Они стали целоваться с Елизаветой. А Турецкий заметил:
– Возвращаем, Юрий Юрьевич, в лучшем виде. В целости и сохранности. В трезвом уме и твердой памяти. Счастливый человек! Такую женщину охраняете!
– А вам что мешает? – воскликнула Ирина.
– Что? Да будь я помоложе, бросил бы все и пошел в охрану! Ну, рад был знакомству! Если Бог даст да еще хорошо повезет, встретимся, а?…
Машина уехала. Лиза прижалась к Турецкому, плечи ее дрожали, будто от озноба.
– Тебе холодно?
– Нет. Просто трясет отчего-то…
– Устала? Напряжение, я понимаю.
– Да ни черта ты не понимаешь!… Она спрашивала.
– Прекрасно. Надеюсь, ты оказалась на высоте?
– Не уверена.
– Почему?
– Потому что… ты так вызывающе вел себя! Как ты мог оказывать ей такие знаки внимания?! И при мне! На глазах!…
– Сбавь эмоции, – улыбнулся Турецкий и сжал ее плечи. – Так в чем дело?
– Она стала спрашивать. Все, как ты говорил. Я отвечала. Но потом… когда она спросила… про тебя, я не могла сдержать себя и неожиданно призналась ей в нашей близости… Я понимаю… – Она понурила голову.
Турецкий помолчал, потом взял ее лицо в обе ладони, приподнял и сказал в самые губы:
– Клянусь тебе всем святым, я не мог просить тебя о таком одолжении. А теперь я окончательно успокоился.

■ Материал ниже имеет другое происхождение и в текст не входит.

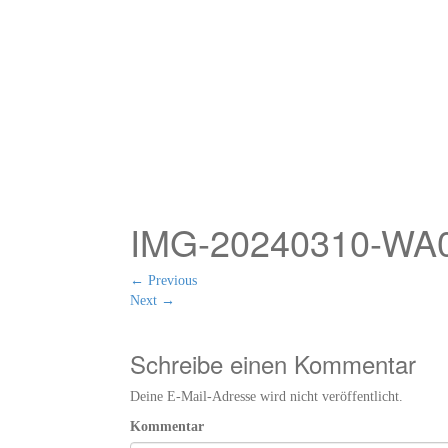
IMG-20240310-WA
←
Previous
Next
→
Schreibe einen Kommentar
Deine E-Mail-Adresse wird nicht veröffentlicht.
Kommentar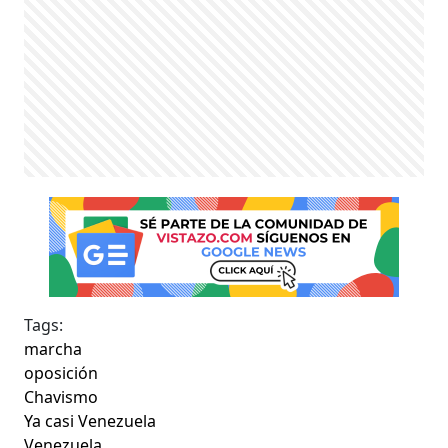
Tags:
marcha
oposición
Chavismo
Ya casi Venezuela
Venezuela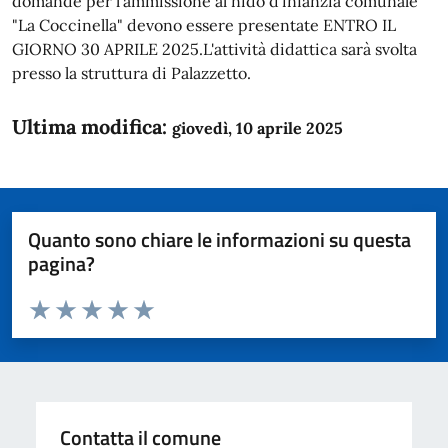
domande per l'ammissione al nido d'infanzia comunale
"La Coccinella" devono essere presentate ENTRO IL
GIORNO 30 APRILE 2025.L'attività didattica sarà svolta
presso la struttura di Palazzetto.
Ultima modifica:
giovedì, 10 aprile 2025
Quanto sono chiare le informazioni su questa
pagina?
Valuta da 1 a 5 stelle la pagina
Domanda
Valuta 1 stelle su 5
Valuta 2 stelle su 5
Valuta 3 stelle su 5
Valuta 4 stelle su 5
Valuta 5 stelle su 5
Contatta il comune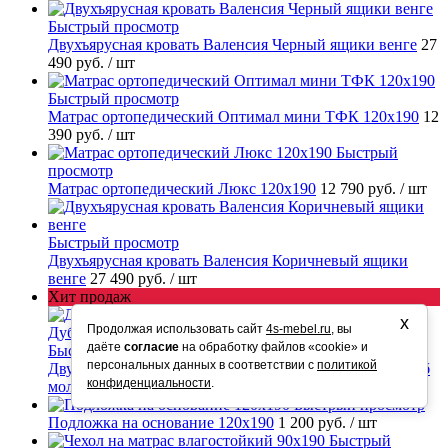
Быстрый просмотр
Двухъярусная кровать Валенсия Черный ящики венге
27
490 руб.
/ шт
Быстрый просмотр
Матрас ортопедический Оптимал мини ТФК 120х190
12
390 руб.
/ шт
Быстрый
просмотр
Матрас ортопедический Люкс 120х190
12 790 руб.
/ шт
Быстрый просмотр
Двухъярусная кровать Валенсия Коричневый ящики
венге
27 490 руб.
/ шт
Хит продаж
х
Продолжая использовать сайт
4s-mebel.ru
, вы
даёте
согласие
на обработку файлов «cookie» и
Быстрый просмотр
персональных данных в соответствии с
политикой
Двухъярусная кровать-диван Дакар 1 Белый ящики Дуб
конфиденциальности
.
молочный
49 390 руб.
/ шт
Быстрый просмотр
Подложка на основание 120х190
1 200 руб.
/ шт
Быстрый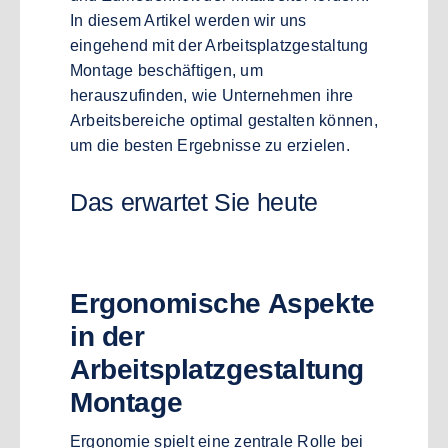
In diesem Artikel werden wir uns
eingehend mit der Arbeitsplatzgestaltung
Montage beschäftigen, um
herauszufinden, wie Unternehmen ihre
Arbeitsbereiche optimal gestalten können,
um die besten Ergebnisse zu erzielen.
Das erwartet Sie heute
Ergonomische Aspekte
in der
Arbeitsplatzgestaltung
Montage
Ergonomie spielt eine zentrale Rolle bei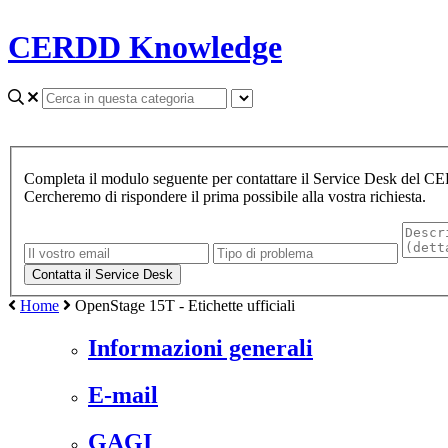
CERDD Knowledge
Completa il modulo seguente per contattare il Service Desk del 
Cercheremo di rispondere il prima possibile alla vostra richiesta.
Home
OpenStage 15T - Etichette ufficiali
Informazioni generali
E-mail
GAGI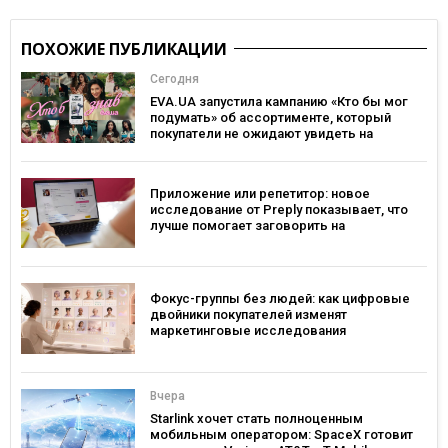
ПОХОЖИЕ ПУБЛИКАЦИИ
Сегодня
EVA.UA запустила кампанию «Кто бы мог
подумать» об ассортименте, который
покупатели не ожидают увидеть на
платформе
Приложение или репетитор: новое
исследование от Preply показывает, что
лучше помогает заговорить на
иностранном языке
Фокус-группы без людей: как цифровые
двойники покупателей изменят
маркетинговые исследования
Вчера
Starlink хочет стать полноценным
мобильным оператором: SpaceX готовит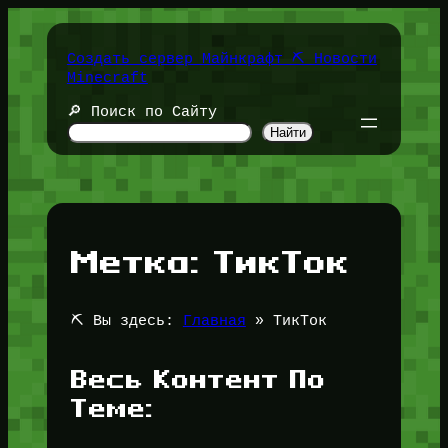
Перейти
к
содержимому
Создать сервер Майнкрафт ⛏️ Новости
Minecraft
🔎 Поиск по Сайту
Найти
Метка:
ТикТок
⛏️ Вы здесь:
Главная
»
ТикТок
Весь Контент По
Теме: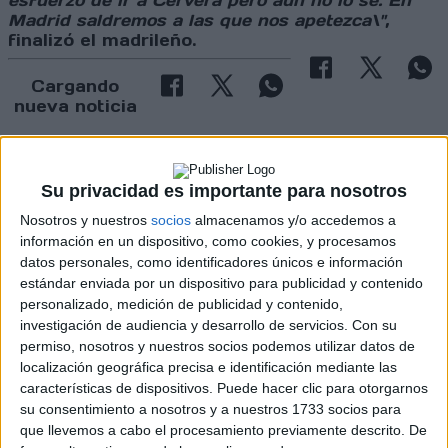
esfuerzo de ir a Cervera pero aún no lo sé. En
Madrid saldremos a las que nos apetezca\"
,
finalizó el madrileño.
Cargando
nueva noticia
No hay más noticias en esta categoría.
Su privacidad es importante para nosotros
Nosotros y nuestros
socios
almacenamos y/o accedemos a
información en un dispositivo, como cookies, y procesamos
datos personales, como identificadores únicos e información
estándar enviada por un dispositivo para publicidad y contenido
personalizado, medición de publicidad y contenido,
investigación de audiencia y desarrollo de servicios.
Con su
permiso, nosotros y nuestros socios podemos utilizar datos de
Rallyes
localización geográfica precisa e identificación mediante las
WRC
características de dispositivos. Puede hacer clic para otorgarnos
S-CER
su consentimiento a nosotros y a nuestros 1733 socios para
ERC
que llevemos a cabo el procesamiento previamente descrito. De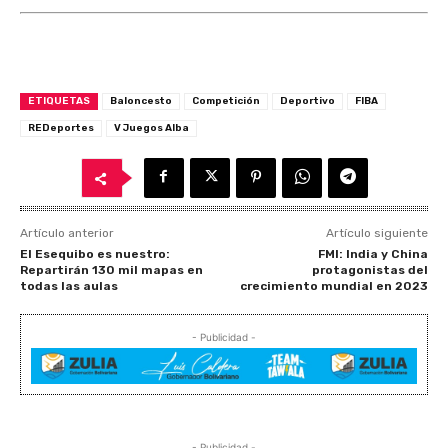
ETIQUETAS
Baloncesto
Competición
Deportivo
FIBA
REDeportes
V Juegos Alba
Artículo anterior
Artículo siguiente
El Esequibo es nuestro:
FMI: India y China
Repartirán 130 mil mapas en
protagonistas del
todas las aulas
crecimiento mundial en 2023
- Publicidad -
- Publicidad -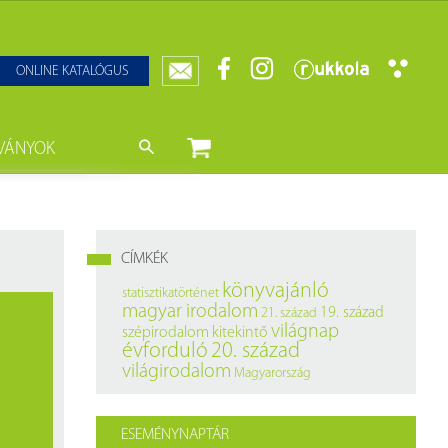
ONLINE KATALÓGUS
VÁNYOK
nyvtár
ját könyveink
da)
mzetközi Statisztikai Figyelő
CÍMKÉK
0–1950
k
könyvajánló
statisztikatörténet
magyar irodalom
19. század
21. század
ányok
k
világnap
szépirodalom
kitekintő
évforduló
20. század
datbázisok
világirodalom
Magyarország
datbázisok
ESEMÉNYNAPTÁR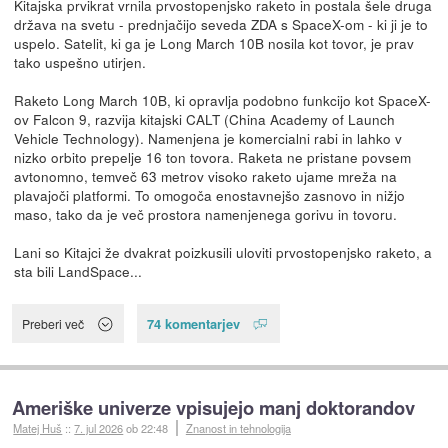
Kitajska prvikrat vrnila prvostopenjsko raketo in postala šele druga
država na svetu - prednjačijo seveda ZDA s SpaceX-om - ki ji je to
uspelo. Satelit, ki ga je Long March 10B nosila kot tovor, je prav
tako uspešno utirjen.
Raketo Long March 10B, ki opravlja podobno funkcijo kot SpaceX-
ov Falcon 9, razvija kitajski CALT (China Academy of Launch
Vehicle Technology). Namenjena je komercialni rabi in lahko v
nizko orbito prepelje 16 ton tovora. Raketa ne pristane povsem
avtonomno, temveč 63 metrov visoko raketo ujame mreža na
plavajoči platformi. To omogoča enostavnejšo zasnovo in nižjo
maso, tako da je več prostora namenjenega gorivu in tovoru.
Lani so Kitajci že dvakrat poizkusili uloviti prvostopenjsko raketo, a
sta bili LandSpace...
74 komentarjev
Preberi več
Ameriške univerze vpisujejo manj doktorandov
Matej Huš
::
7. jul 2026
ob 22:48
Znanost in tehnologija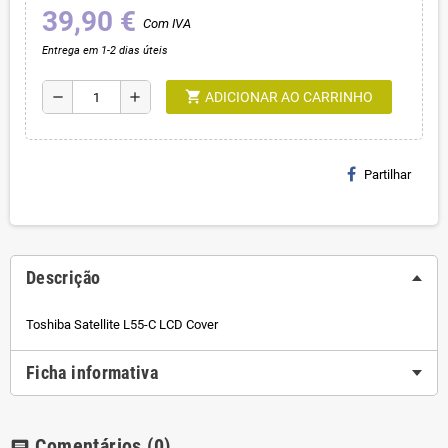
39,90 €
Com IVA
Entrega em 1-2 dias úteis
shopping_cart
remove
add
ADICIONAR AO CARRINHO
Partilhar
Descrição
Toshiba Satellite L55-C LCD Cover
Ficha informativa
Comentários
(0)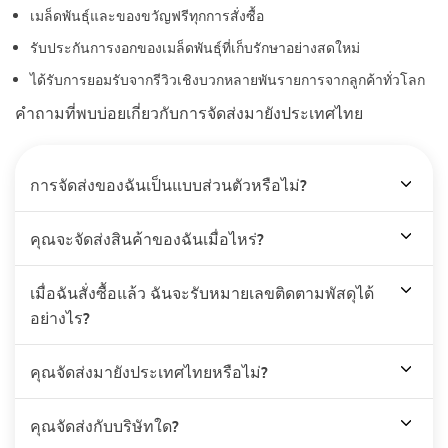
เมล็ดพันธุ์และของขวัญฟรีทุกการสั่งซื้อ
รับประกันการงอกของเมล็ดพันธุ์ที่เก็บรักษาอย่างสดใหม่
ได้รับการยอมรับจากรีวิวเชิงบวกหลายพันรายการจากลูกค้าทั่วโลก
คำถามที่พบบ่อยเกี่ยวกับการจัดส่งมายังประเทศไทย
การจัดส่งของฉันเป็นแบบส่วนตัวหรือไม่?
คุณจะจัดส่งสินค้าของฉันเมื่อไหร่?
เมื่อฉันสั่งซื้อแล้ว ฉันจะรับหมายเลขติดตามพัสดุได้
อย่างไร?
คุณจัดส่งมายังประเทศไทยหรือไม่?
คุณจัดส่งกับบริษัทใด?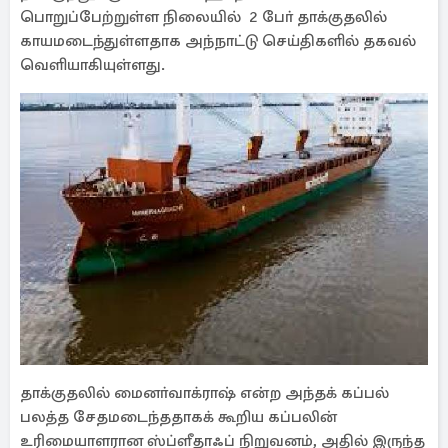
பொறுப்பேற்றுள்ள நிலையில் 2 போ் தாக்குதலில்
காயமடைந்துள்ளதாக அந்நாட்டு செய்திகளில் தகவல்
வெளியாகியுள்ளது.
தாக்குதலில் மைனா்வாக்ராஷ் என்ற அந்தக் கப்பல்
பலத்த சேதமடைந்ததாகக் கூறிய கப்பலின்
உரிமையாளரான ஸ்ப்ளீதாஃப் நிறுவனம், அதில் இருந்த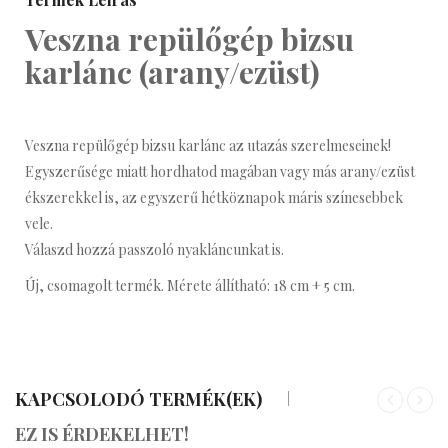
Veszna repülőgép bizsu
karlánc (arany/ezüst)
Veszna repülőgép bizsu karlánc az utazás szerelmeseinek!
Egyszerűsége miatt hordhatod magában vagy más arany/ezüst
ékszerekkel is, az egyszerű hétköznapok máris színesebbek
vele.
Válaszd hozzá passzoló nyakláncunkat is.
Új, csomagolt termék. Mérete állítható: 18 cm + 5 cm.
KAPCSOLODÓ TERMÉK(EK)
«
»
EZ IS ÉRDEKELHET!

– Ты не сердишься? – изумилась она.
– Напротив! Ничего лучше сказать ты не могла. Они теперь все про меня знают. И от тебя отстанут. А что можно требовать от людей, которых интересует лишь одно?
– Что ты имеешь в виду? – посерьезнела она.
А Турецкий расхохотался:
– Так, вспомнил одну глупость! Идем домой…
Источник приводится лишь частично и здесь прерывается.